When the Northern Rivers floods devastated New South Wales in 2022, roughly 14,000 truckloads of water-damaged materials ended up in landfill—a staggering waste of resources that included premium hardwoods no longer easily sourced anywhere in the world. But what could have been just another story of disaster and disposal became something different when the NSW Reconstruction Authority, Living Lab Northern Rivers, and the University of Technology Sydney saw an opportunity to reimagine how communities recover from catastrophe.
The traditional demolition process is brutally efficient but wasteful: large machines level structures, excavators scoop materials into trucks, and everything travels to distant landfills where most materials are broken apart and buried. For flood-affected homes in the path of future disasters, the NSW government introduced a buyback scheme that meant demolition and disposal—yet many of these homes contained extraordinary materials. Old-growth timbers like red cedar, spotted gum, tallowwood, rosewood and blackbutt had been extracted from the region during Australia's colonial era and built into homes that had stood for generations. These are not ordinary timbers. They are dense, strong, durable, resistant to rot and insects—qualities that make them nearly impossible to find today.
In early 2024, the Circular Timber project piloted a radically different approach on two flood-damaged homes in Lismore. Rather than demolition, the team undertook careful deconstruction. Workers took time with site preparation, materials identification and precise disassembly to recover as much timber as possible—a process that required more labor than traditional demolition but yielded vastly different results. The recovered materials were then made available to local timber makers, builders, artists, architects and designers, who transformed salvaged wood into a dining table, a community shed and other designed objects.

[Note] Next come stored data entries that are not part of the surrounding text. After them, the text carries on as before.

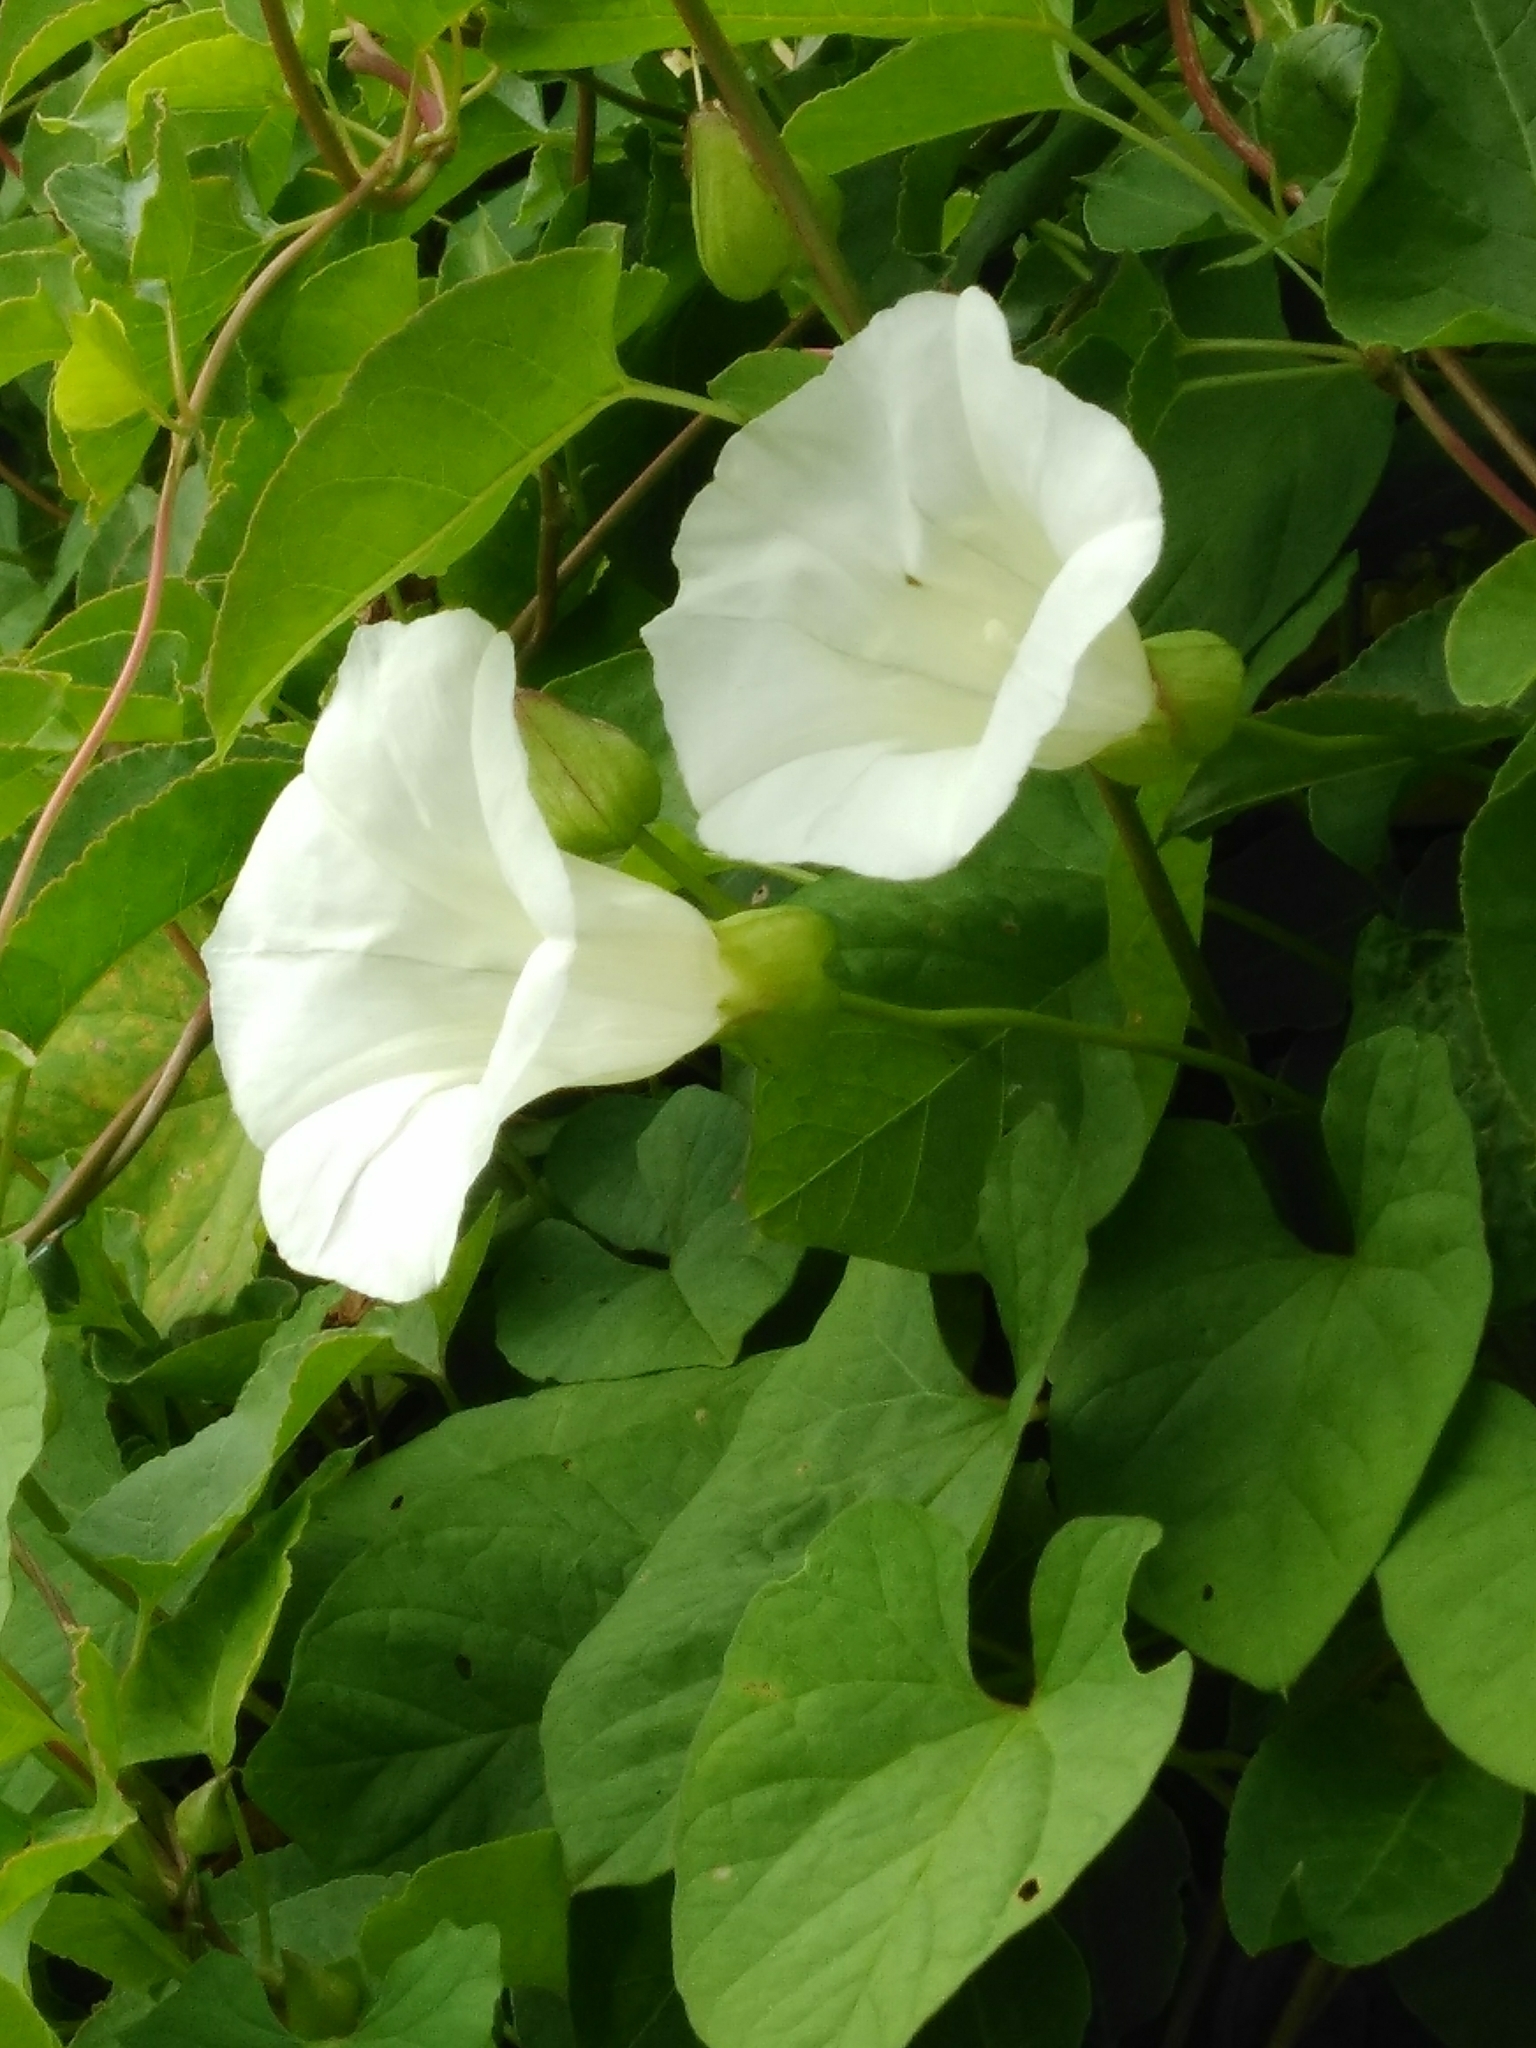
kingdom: Plantae
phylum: Tracheophyta
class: Magnoliopsida
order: Solanales
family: Convolvulaceae
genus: Calystegia
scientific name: Calystegia silvatica
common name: Large bindweed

What makes this approach genuinely transformative is that it required no single entity to carry the work. The local community, educators, businesses and government agencies collaborated from the start. The buy-in from residents was immediate—these materials represented a living link to the Northern Rivers' history and culture, a connection that would have been severed in a landfill. Inviting the community to make prototypes from the salvaged timber wasn't just pragmatic; it was a form of collective healing after trauma.

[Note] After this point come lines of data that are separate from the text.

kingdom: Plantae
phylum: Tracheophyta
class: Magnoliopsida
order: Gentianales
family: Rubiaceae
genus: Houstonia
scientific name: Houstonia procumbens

The environmental and economic case is compelling. Salvaging timber dramatically reduces carbon emissions compared to using virgin timber, significantly cuts waste sent to landfill and shrinks the project's overall carbon footprint. For a region with a long history of economic upheaval, the project created meaningful local work and kept valuable resources circulating within the community rather than disappearing into disposal systems designed for forgetting.
Australia has standards for demolishing buildings, but no guidelines for deconstruction exist yet. This pilot project has begun changing that conversation. By proving that careful material recovery is possible, the Circular Timber project offers a template for how communities might respond differently to future disasters—not by erasing what was lost, but by honoring it, learning from it, and building something new.